Of course the boys had help. The warlords of right-wing pressdom made sure that all the sleaze that would fit was printed. The Rev. Sun Myung Moon’s Washington Times and Rupert Murdoch’s Boston Herald functioned as wholly owned subsidiaries of the GOP. Their headlines alone gave the yellow journalism of the past a new respectability.

If this incident has any long-term significance it may be to mark the coming of age of the Sons of Nixon. Those young men who served as volunteers or interns or merely watched from the sidelines as the Nixon-H.R. Haldeman-Donald H. Segretti team did their thing in the early ‘70s, are now applying the lessons learned.
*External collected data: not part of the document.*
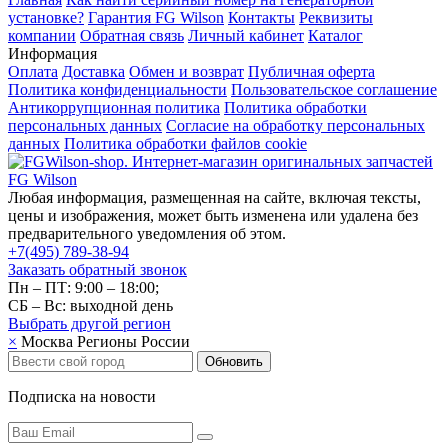
установке?
Гарантия FG Wilson
Контакты
Реквизиты
компании
Обратная связь
Личный кабинет
Каталог
Информация
Оплата
Доставка
Обмен и возврат
Публичная оферта
Политика конфиденциальности
Пользовательское соглашение
Антикоррупционная политика
Политика обработки
персональных данных
Согласие на обработку персональных
данных
Политика обработки файлов cookie
Любая информация, размещенная на сайте, включая тексты,
цены и изображения, может быть изменена или удалена без
предварительного уведомления об этом.
+7(495) 789-38-94
Заказать обратный звонок
Пн – ПТ: 9:00 – 18:00;
СБ – Вс: выходной день
Выбрать другой
регион
×
Москва
Регионы России
Обновить
Подписка на новости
While the country shunned and denounced the dirty tricksters, the Sons of Nixon were taking notes. The most dire consequences of that period may yet lay ahead in American politics.

Actually the current crew almost makes one wish for the return of Segretti. He at least had a sense of humor. Granted, disrupting Edmund S. Muskie’s press conference by having white mice dropped on the floor wearing blue ribbons saying “Muskie is a rat fink,” is not exactly kosher. But it doesn’t reach the same depths as attacking a man over his reaction to the death of his brother.

Unfortunately for the GOP troopers, they steered the press to the murky lower levels, and got everyone covered in mud with nothing to show for it. The press may show more reluctance in descending with them to their next story line.

Leaving the role of tradition aside, the “medical waste” incident underlines the bleakness of the GOP situation. It’s dawning on the Bush campaign that they don’t have an electable candidate. Understandably, they want to make sure the Democrats don’t have one either.